2) Traitement hormonal de la ménopause (THM) :
– Indication : prévention de la perte osseuse chez la femme < 60 ans ou dans les 10 ans post-ménopause, surtout en cas de symptômes climatériques.
– Schémas préférentiels : œstradiol + progestérone naturelle ou dydrogestérone (éviter les progestatifs androgéniques).
– Surveillance : clinique annuelle, DEXA tous les 2-3 ans.
3) Médicaments anti-ostéoporotiques : indications et choix
a) Indications :
Prescrire en cas de :
– Fracture par fragilité.
– T-score ≤ –2,5.
– Risque élevé (FRAX ≥ 20 %).
Classe thérapeutique | Molécules (exemples) | Modalités d’administration | Remarques |
Bisphosphonates (1ère intention) | Alendronate Risedronate | Per os (hebdomadaire / mensuel) | Efficacité prouvée sur fractures vertébrales et non vertébrales |
Acide zolédronique | Perfusion annuelle | Alternative en cas d’intolérance digestive ou d’observance difficile | |
Inhibiteur du RANKL | Denosumab | Injection SC tous les 6 mois | Risque d’hypocalcémie (supplémentation systématique en calcium / vitamine D) |
Modulateur sélectif (des récepteurs œstrogéniques) | Raloxifène | Per os quotidien | Effet bénéfique sur le risque de cancer du sein (ER+) |
Anabolique osseux | Teriparatide | Injection SC quotidienne (24 mois) | Réservé aux formes sévères (fractures vertébrales multiples) |
b) Choix du traitement :
– 1ère intention : bisphosphonates (sauf contre-indication).

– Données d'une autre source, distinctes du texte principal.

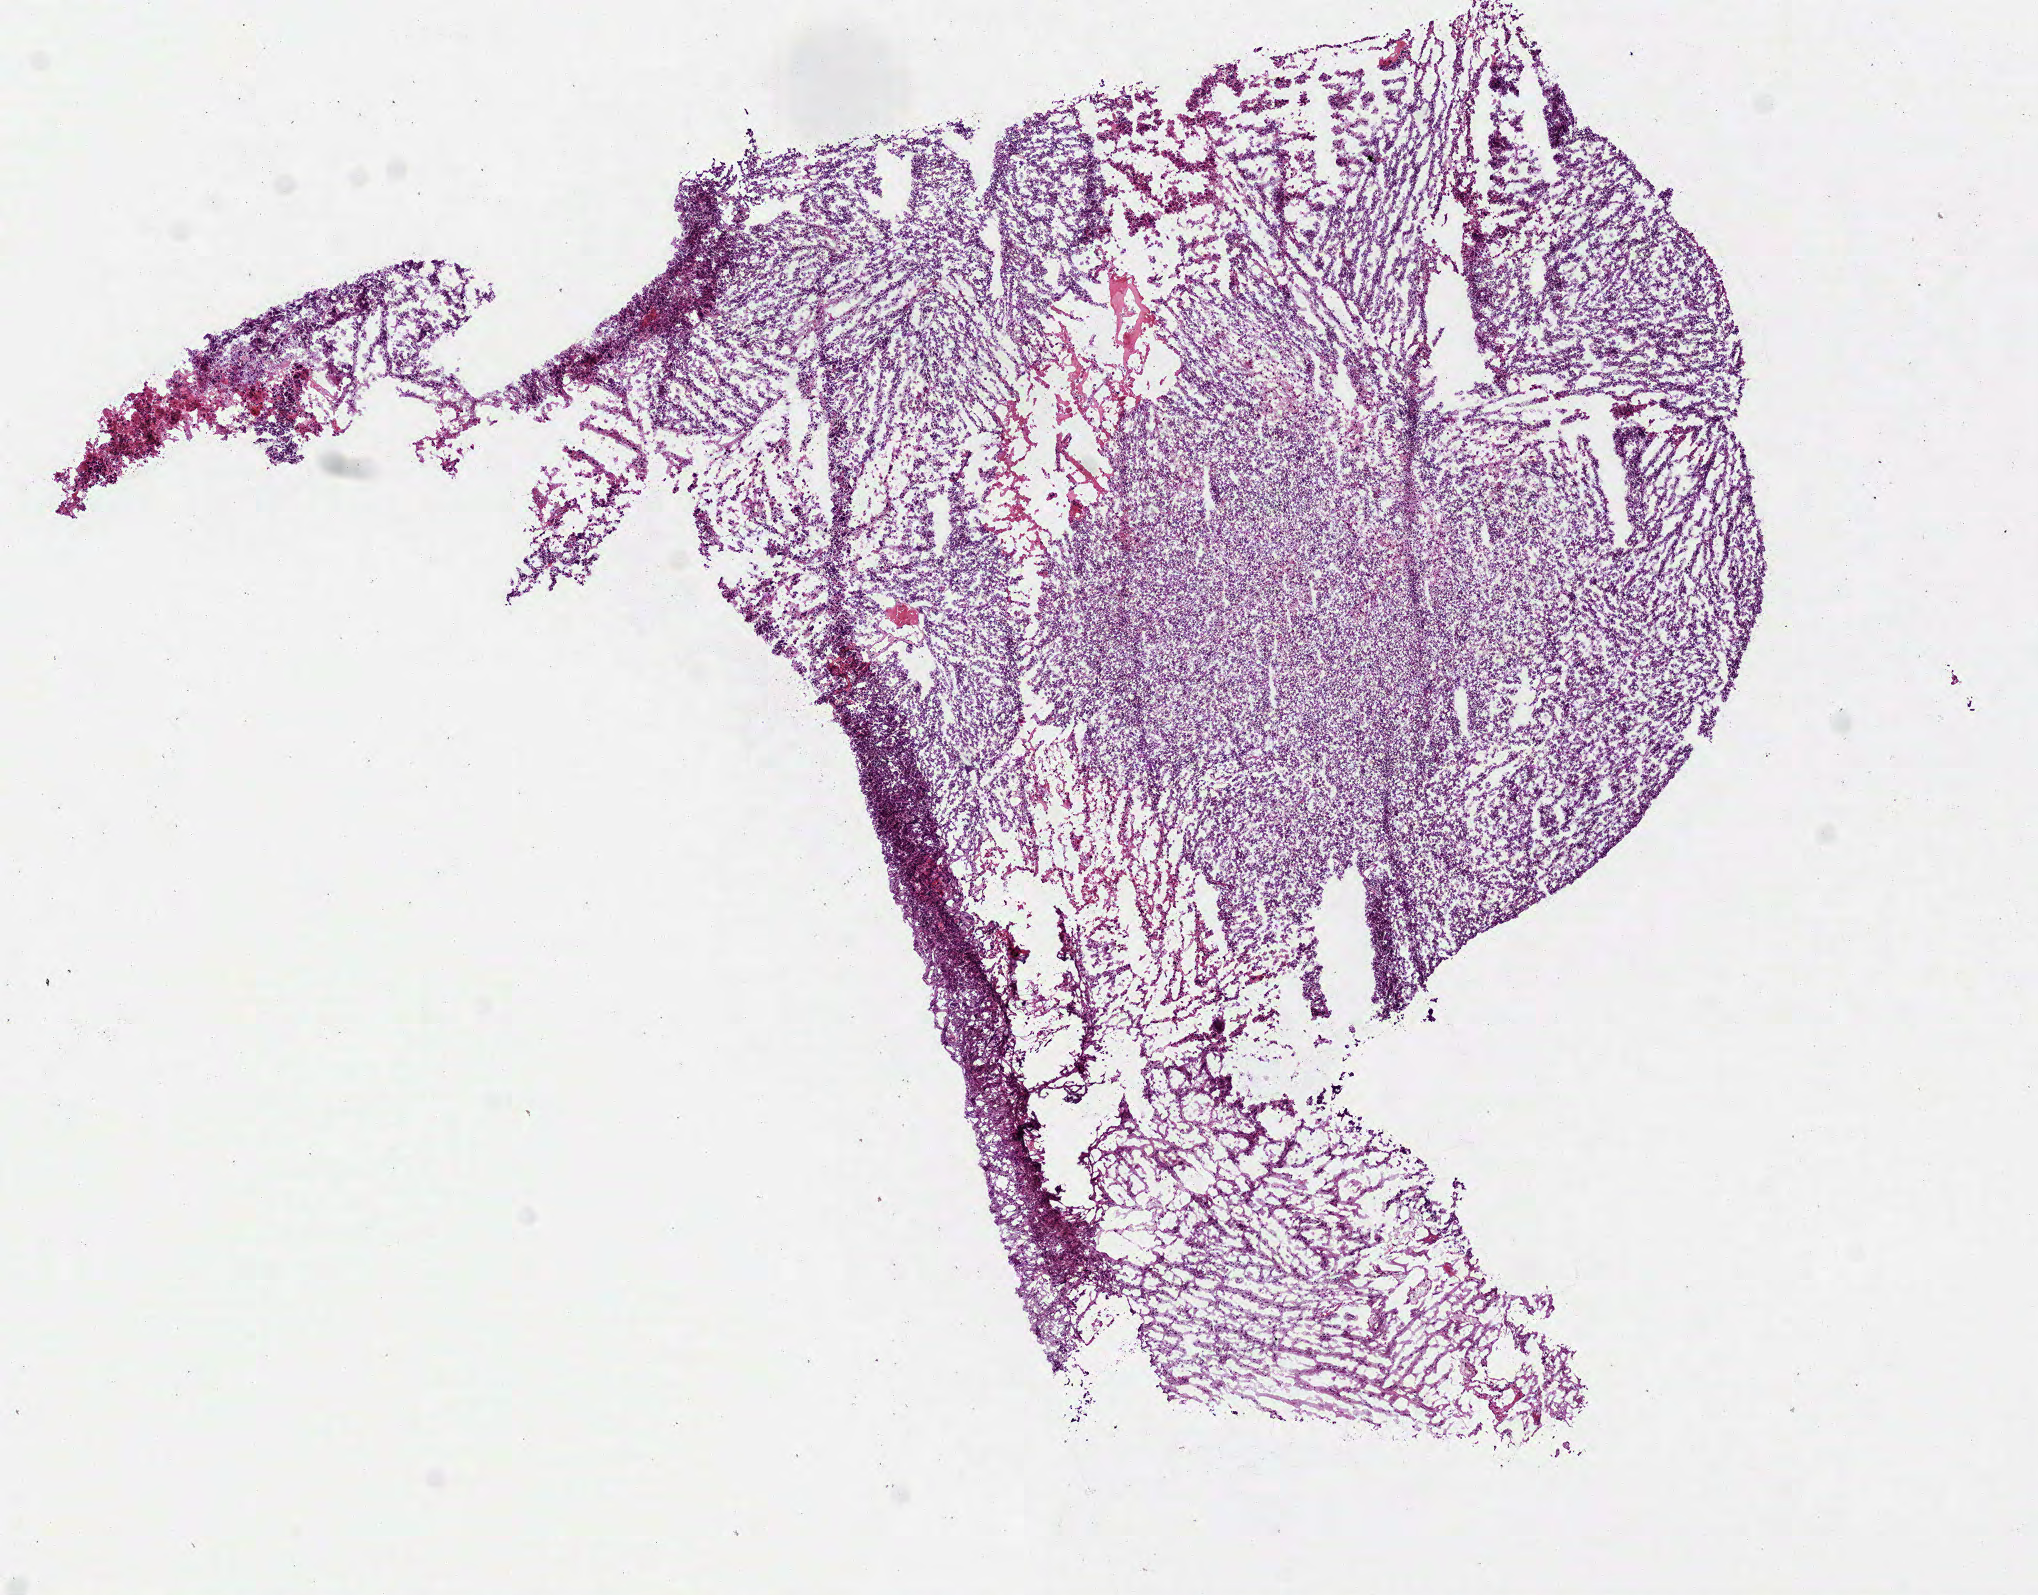
Whole-slide histology image, H&E, shown as a low-resolution overview of the whole scanned area (about 8.2 x 6.4 mm, acquisition: 40x scan), frozen section from the bottom of the tissue portion, sample: primary tumour, brain. Female, age 71 years at initial diagnosis. Slide review estimates, as recorded: tumour cells 85%, tumour nuclei 85%, normal cells 0%, stromal cells 0%, necrosis 15%.
* diagnosis: Glioblastoma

– 2ème intention : denosumab ou teriparatide selon profil.
– Durée : 3 à 5 ans pour les bisphosphonates, 2 ans pour le teriparatide, avec réévaluation systématique.
5. Suivi et surveillance :
– Clinique : tolérance, adhésion, recherche de fractures incidentes.
– DEXA : contrôle à 2-3 ans (plus tôt en cas de perte osseuse rapide ou changement de traitement).
– Biologie : contrôle de la vitamine D et de la calcémie (surtout sous denosumab).
– Évaluer l’adhésion au traitement et les effets secondaires (digestifs pour biphosphonates, hypocalcémie pour denosumab).
6. Messages clés pour le gynécologue :
– Le gynécologue est le spécialiste en première ligne : dépistage, prévention, initiation du THM et des anti-ostéoporotiques.
– Approche personnalisée : intégrer FRAX, DEXA, facteurs de risque individuels et préférences de la patiente.
– Collaboration multidisciplinaire : rhumatologue pour les cas complexes (fractures multiples, échec thérapeutique).
– Ne pas négliger : la prévention des chutes, la correction des carences, et l’évaluation régulière de l’observance.